* ACTIVITY: With nothing added and nothing dropped, copy the entire listing.

* DATA:
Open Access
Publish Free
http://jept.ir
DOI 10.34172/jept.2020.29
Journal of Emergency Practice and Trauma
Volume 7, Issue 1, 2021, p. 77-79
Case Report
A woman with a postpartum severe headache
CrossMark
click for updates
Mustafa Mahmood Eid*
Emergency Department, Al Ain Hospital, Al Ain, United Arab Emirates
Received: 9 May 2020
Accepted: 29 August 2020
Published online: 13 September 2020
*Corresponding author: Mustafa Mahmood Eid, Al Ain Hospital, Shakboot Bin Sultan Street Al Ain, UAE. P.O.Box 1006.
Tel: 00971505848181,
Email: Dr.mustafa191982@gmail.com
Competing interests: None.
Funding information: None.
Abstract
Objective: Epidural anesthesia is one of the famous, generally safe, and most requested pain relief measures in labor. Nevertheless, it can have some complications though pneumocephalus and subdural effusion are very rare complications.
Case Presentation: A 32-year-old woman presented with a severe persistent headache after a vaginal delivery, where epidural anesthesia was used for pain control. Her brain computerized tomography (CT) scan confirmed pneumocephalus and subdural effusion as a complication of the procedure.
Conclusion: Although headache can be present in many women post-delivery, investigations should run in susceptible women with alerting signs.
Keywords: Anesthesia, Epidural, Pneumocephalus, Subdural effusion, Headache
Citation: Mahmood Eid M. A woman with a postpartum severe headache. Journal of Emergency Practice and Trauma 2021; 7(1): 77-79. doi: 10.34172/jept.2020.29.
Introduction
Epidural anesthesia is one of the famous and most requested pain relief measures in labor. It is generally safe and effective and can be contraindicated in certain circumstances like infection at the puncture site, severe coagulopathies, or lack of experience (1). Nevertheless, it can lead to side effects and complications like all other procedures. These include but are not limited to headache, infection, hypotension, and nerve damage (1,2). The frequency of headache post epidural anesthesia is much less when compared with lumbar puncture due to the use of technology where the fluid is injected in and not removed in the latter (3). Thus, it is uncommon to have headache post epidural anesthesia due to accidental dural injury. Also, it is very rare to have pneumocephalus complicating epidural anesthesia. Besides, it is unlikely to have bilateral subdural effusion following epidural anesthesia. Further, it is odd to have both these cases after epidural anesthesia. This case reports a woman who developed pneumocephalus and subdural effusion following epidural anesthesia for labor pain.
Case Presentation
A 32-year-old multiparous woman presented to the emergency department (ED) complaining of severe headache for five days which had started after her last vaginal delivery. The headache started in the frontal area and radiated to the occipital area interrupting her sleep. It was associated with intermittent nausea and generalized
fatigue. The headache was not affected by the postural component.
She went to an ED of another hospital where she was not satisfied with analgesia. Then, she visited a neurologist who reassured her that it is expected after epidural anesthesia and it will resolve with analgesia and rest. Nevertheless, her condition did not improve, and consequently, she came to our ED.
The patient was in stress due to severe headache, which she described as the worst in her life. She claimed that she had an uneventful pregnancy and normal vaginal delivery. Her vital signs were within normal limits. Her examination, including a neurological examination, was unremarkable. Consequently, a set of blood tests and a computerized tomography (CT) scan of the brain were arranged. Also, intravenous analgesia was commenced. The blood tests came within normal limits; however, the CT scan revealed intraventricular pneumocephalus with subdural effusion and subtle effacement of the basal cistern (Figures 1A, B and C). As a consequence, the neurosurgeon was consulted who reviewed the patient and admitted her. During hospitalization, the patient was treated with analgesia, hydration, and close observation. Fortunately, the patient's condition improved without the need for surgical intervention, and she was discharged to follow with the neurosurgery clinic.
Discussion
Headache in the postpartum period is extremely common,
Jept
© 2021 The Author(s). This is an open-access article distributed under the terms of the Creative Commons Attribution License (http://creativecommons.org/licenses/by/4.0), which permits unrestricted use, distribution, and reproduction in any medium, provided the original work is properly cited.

* RESULT:
Open Access
Publish Free
http://jept.ir
DOI 10.34172/jept.2020.29
Journal of Emergency Practice and Trauma
Volume 7, Issue 1, 2021, p. 77-79
Case Report
A woman with a postpartum severe headache
CrossMark
click for updates
Mustafa Mahmood Eid*
Emergency Department, Al Ain Hospital, Al Ain, United Arab Emirates
Received: 9 May 2020
Accepted: 29 August 2020
Published online: 13 September 2020
*Corresponding author: Mustafa Mahmood Eid, Al Ain Hospital, Shakboot Bin Sultan Street Al Ain, UAE. P.O.Box 1006.
Tel: 00971505848181,
Email: Dr.mustafa191982@gmail.com
Competing interests: None.
Funding information: None.
Abstract
Objective: Epidural anesthesia is one of the famous, generally safe, and most requested pain relief measures in labor. Nevertheless, it can have some complications though pneumocephalus and subdural effusion are very rare complications.
Case Presentation: A 32-year-old woman presented with a severe persistent headache after a vaginal delivery, where epidural anesthesia was used for pain control. Her brain computerized tomography (CT) scan confirmed pneumocephalus and subdural effusion as a complication of the procedure.
Conclusion: Although headache can be present in many women post-delivery, investigations should run in susceptible women with alerting signs.
Keywords: Anesthesia, Epidural, Pneumocephalus, Subdural effusion, Headache
Citation: Mahmood Eid M. A woman with a postpartum severe headache. Journal of Emergency Practice and Trauma 2021; 7(1): 77-79. doi: 10.34172/jept.2020.29.
Introduction
Epidural anesthesia is one of the famous and most requested pain relief measures in labor. It is generally safe and effective and can be contraindicated in certain circumstances like infection at the puncture site, severe coagulopathies, or lack of experience (1). Nevertheless, it can lead to side effects and complications like all other procedures. These include but are not limited to headache, infection, hypotension, and nerve damage (1,2). The frequency of headache post epidural anesthesia is much less when compared with lumbar puncture due to the use of technology where the fluid is injected in and not removed in the latter (3). Thus, it is uncommon to have headache post epidural anesthesia due to accidental dural injury. Also, it is very rare to have pneumocephalus complicating epidural anesthesia. Besides, it is unlikely to have bilateral subdural effusion following epidural anesthesia. Further, it is odd to have both these cases after epidural anesthesia. This case reports a woman who developed pneumocephalus and subdural effusion following epidural anesthesia for labor pain.
Case Presentation
A 32-year-old multiparous woman presented to the emergency department (ED) complaining of severe headache for five days which had started after her last vaginal delivery. The headache started in the frontal area and radiated to the occipital area interrupting her sleep. It was associated with intermittent nausea and generalized
fatigue. The headache was not affected by the postural component.
She went to an ED of another hospital where she was not satisfied with analgesia. Then, she visited a neurologist who reassured her that it is expected after epidural anesthesia and it will resolve with analgesia and rest. Nevertheless, her condition did not improve, and consequently, she came to our ED.
The patient was in stress due to severe headache, which she described as the worst in her life. She claimed that she had an uneventful pregnancy and normal vaginal delivery. Her vital signs were within normal limits. Her examination, including a neurological examination, was unremarkable. Consequently, a set of blood tests and a computerized tomography (CT) scan of the brain were arranged. Also, intravenous analgesia was commenced. The blood tests came within normal limits; however, the CT scan revealed intraventricular pneumocephalus with subdural effusion and subtle effacement of the basal cistern (Figures 1A, B and C). As a consequence, the neurosurgeon was consulted who reviewed the patient and admitted her. During hospitalization, the patient was treated with analgesia, hydration, and close observation. Fortunately, the patient's condition improved without the need for surgical intervention, and she was discharged to follow with the neurosurgery clinic.
Discussion
Headache in the postpartum period is extremely common,
Jept
© 2021 The Author(s). This is an open-access article distributed under the terms of the Creative Commons Attribution License (http://creativecommons.org/licenses/by/4.0), which permits unrestricted use, distribution, and reproduction in any medium, provided the original work is properly cited.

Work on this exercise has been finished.